═════ Passage shown ═════
KABUL: A dozen Afghan Sikhs gathered Monday in a room behind the charred ruins of their temple in Kabul, hoping to be swiftly evacuated having finally given up on the country of their birth.
“There is no future for us here. I have lost all hope,” said Ragbir Singh, who was wounded when gunmen stormed the temple Saturday in an attack claimed by Daesh.
“Everywhere we are under threat.”
When the Taliban seized power in August, many Sikhs sought refuge at the complex, living communally or in family groups scattered around the building.
The Sikh community had been a target before.
In March 2020, at least 25 people were killed when gunmen stormed a different temple in Kabul.
And in 2018 at least 19 people, most of them Sikhs were killed by a suicide bombing in the eastern city of Jalalabad.
═════ Extracted material ═════
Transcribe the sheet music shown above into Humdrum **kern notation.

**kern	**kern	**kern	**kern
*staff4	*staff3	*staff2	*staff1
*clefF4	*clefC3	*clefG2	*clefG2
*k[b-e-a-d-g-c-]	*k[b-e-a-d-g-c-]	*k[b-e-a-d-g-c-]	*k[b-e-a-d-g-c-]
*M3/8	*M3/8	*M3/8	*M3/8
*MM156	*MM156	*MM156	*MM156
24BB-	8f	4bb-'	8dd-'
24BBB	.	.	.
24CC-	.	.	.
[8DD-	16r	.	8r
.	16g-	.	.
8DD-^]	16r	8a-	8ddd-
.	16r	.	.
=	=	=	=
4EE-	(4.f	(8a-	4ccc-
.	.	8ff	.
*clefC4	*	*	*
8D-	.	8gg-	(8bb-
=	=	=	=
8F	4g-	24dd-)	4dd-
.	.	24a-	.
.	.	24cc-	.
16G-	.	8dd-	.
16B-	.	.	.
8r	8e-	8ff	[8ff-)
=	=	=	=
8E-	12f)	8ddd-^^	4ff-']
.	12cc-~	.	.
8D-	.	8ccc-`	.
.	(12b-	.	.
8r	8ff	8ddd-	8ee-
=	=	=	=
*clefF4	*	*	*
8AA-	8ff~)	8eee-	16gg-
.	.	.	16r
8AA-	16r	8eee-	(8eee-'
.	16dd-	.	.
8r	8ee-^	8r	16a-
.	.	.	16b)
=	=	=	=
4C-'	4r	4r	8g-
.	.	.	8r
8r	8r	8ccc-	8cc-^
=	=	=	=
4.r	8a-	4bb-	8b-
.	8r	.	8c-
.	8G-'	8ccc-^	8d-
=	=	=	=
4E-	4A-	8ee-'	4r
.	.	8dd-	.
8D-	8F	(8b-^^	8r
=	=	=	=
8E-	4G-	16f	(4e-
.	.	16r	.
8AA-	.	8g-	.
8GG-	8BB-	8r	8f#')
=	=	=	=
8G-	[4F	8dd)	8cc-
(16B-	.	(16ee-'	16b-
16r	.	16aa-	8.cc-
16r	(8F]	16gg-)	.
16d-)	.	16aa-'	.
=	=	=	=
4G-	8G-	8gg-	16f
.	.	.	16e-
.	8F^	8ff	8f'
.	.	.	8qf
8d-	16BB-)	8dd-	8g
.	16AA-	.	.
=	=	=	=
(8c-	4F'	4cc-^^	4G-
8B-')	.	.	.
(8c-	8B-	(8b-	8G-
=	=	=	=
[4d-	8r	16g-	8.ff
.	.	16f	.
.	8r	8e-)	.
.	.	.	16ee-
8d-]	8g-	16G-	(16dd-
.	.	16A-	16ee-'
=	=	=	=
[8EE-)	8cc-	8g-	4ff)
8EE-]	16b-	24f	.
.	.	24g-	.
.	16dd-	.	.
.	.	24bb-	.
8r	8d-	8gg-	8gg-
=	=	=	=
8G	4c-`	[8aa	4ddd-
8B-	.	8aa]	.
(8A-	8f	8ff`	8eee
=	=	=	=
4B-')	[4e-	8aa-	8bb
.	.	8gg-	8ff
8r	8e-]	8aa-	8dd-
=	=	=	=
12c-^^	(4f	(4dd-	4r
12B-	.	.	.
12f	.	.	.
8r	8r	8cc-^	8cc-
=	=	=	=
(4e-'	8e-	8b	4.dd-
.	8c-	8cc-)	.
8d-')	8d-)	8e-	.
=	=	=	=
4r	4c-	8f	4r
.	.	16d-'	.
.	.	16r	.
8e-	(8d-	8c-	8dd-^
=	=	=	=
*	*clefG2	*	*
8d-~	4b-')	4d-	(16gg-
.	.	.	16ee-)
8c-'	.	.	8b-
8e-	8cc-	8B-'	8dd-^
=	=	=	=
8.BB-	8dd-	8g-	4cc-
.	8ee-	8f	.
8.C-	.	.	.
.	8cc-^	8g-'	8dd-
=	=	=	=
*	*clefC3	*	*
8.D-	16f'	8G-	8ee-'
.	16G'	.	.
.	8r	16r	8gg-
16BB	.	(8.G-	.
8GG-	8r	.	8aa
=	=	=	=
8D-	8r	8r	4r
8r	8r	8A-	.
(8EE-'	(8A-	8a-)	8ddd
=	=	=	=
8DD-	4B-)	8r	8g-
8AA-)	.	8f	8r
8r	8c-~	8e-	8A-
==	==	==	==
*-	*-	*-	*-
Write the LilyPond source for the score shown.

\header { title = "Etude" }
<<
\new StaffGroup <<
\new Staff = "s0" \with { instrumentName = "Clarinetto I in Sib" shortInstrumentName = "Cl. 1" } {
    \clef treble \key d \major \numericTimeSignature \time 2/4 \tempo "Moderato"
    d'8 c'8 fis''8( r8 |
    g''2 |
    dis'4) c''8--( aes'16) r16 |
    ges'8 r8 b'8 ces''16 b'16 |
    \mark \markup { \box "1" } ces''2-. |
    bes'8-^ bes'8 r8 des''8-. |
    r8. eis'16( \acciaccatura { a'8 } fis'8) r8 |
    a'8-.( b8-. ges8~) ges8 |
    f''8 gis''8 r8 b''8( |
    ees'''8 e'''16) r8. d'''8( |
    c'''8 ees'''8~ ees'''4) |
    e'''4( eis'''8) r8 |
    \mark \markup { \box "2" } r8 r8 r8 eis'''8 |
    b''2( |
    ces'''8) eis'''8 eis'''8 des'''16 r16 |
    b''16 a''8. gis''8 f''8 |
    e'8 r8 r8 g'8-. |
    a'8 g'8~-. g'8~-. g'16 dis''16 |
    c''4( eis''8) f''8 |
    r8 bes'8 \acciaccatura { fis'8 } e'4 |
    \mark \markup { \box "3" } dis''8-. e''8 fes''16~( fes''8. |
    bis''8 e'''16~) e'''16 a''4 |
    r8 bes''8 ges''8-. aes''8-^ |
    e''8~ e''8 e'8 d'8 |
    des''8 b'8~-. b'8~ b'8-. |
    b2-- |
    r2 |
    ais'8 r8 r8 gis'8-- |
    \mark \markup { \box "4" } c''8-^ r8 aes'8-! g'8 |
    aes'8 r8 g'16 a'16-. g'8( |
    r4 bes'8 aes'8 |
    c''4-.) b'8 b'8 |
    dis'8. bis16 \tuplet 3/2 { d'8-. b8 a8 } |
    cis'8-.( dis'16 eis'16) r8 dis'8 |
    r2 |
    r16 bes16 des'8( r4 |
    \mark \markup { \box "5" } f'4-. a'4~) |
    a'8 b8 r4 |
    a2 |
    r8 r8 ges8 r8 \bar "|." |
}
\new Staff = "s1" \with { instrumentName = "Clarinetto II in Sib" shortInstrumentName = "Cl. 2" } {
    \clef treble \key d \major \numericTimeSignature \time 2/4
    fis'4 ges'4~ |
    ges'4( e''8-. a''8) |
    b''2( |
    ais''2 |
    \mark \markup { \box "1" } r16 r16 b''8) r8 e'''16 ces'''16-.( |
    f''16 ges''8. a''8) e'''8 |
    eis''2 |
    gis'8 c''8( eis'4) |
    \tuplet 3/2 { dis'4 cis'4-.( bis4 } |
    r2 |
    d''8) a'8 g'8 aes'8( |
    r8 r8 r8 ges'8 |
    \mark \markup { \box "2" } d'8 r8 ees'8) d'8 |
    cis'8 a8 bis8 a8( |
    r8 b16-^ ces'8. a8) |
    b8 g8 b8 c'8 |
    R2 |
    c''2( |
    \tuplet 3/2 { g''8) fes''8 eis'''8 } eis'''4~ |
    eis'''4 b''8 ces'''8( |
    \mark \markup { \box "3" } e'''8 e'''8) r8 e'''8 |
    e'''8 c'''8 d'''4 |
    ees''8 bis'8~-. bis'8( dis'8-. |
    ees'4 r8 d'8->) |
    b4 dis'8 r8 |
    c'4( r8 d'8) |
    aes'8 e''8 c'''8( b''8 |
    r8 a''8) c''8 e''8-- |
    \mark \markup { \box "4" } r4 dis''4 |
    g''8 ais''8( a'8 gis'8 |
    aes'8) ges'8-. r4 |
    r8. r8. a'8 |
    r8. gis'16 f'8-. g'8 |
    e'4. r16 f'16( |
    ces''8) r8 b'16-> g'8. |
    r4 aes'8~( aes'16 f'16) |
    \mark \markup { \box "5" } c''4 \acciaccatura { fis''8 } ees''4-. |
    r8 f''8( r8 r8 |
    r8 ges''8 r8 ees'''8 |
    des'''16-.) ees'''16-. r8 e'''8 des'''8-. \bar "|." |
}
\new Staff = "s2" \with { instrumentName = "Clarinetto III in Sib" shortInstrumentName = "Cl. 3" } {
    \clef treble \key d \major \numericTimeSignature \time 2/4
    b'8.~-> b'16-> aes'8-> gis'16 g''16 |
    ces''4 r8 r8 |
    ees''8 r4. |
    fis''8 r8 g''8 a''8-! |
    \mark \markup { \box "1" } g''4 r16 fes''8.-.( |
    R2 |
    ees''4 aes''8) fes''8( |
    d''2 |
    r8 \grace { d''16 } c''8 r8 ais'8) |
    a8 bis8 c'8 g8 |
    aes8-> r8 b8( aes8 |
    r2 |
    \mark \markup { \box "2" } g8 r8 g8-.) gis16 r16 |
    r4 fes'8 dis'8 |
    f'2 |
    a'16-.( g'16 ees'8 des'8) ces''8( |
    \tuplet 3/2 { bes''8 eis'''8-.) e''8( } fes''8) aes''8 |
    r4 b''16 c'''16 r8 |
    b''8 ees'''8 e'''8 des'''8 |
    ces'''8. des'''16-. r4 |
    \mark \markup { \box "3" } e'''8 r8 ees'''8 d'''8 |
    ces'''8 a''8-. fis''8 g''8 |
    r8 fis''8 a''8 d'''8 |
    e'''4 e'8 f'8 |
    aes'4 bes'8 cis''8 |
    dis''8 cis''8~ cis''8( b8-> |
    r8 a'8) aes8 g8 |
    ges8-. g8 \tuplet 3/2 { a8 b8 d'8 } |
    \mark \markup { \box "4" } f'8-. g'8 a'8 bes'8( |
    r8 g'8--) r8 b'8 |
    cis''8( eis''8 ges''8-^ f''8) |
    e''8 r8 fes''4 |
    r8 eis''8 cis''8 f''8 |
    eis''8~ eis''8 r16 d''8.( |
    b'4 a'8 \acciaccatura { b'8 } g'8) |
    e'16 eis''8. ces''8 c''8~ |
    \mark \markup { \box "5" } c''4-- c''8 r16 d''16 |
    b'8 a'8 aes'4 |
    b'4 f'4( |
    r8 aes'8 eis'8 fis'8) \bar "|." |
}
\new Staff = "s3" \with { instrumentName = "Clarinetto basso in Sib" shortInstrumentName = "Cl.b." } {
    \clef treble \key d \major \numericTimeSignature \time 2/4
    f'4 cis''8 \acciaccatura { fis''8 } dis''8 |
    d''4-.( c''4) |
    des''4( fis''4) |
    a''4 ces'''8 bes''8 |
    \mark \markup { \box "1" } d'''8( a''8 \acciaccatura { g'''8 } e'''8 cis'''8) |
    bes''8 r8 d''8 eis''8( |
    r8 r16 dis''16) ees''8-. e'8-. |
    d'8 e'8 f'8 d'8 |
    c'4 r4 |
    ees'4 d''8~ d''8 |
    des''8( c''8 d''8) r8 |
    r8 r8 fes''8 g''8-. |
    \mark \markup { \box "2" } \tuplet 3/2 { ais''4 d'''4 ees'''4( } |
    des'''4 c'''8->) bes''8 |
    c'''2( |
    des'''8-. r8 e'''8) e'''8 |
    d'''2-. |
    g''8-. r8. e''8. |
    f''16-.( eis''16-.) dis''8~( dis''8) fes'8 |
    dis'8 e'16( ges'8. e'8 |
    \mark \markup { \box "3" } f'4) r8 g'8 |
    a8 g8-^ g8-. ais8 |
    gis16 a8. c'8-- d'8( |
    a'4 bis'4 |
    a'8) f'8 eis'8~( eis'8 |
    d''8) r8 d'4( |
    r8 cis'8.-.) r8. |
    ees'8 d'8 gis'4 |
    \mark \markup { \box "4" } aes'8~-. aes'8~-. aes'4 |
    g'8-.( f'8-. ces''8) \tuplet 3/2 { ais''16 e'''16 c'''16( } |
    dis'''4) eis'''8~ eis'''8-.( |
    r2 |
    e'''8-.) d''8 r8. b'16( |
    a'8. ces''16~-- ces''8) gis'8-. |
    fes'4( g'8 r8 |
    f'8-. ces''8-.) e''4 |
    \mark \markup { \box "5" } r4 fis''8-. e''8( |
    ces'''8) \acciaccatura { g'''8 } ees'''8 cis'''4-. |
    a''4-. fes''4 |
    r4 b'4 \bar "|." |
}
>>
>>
═════
Instructions to follow:
Write what comes next in the report on the Afghan Sikhs in Kabul, picking up after its final sentence. The lines shown have nothing to do with the text about the Afghan Sikhs.

Task result:
Both attacks were claimed by Daesh, which regularly targets members of Afghanistan’s minority communities — including Shiites and Sufis.
The number of Sikhs and Hindus living in Afghanistan had dwindled to around 200 by late last year, compared with about half a million in the 1970s.
Most of those who remained were traders involved in selling herbal medicines and electronic goods brought from India and Pakistan.
For Manmohan Singh Sethi, who was born in Afghanistan, the temple was not just a place of worship, but home to the entire Sikh community.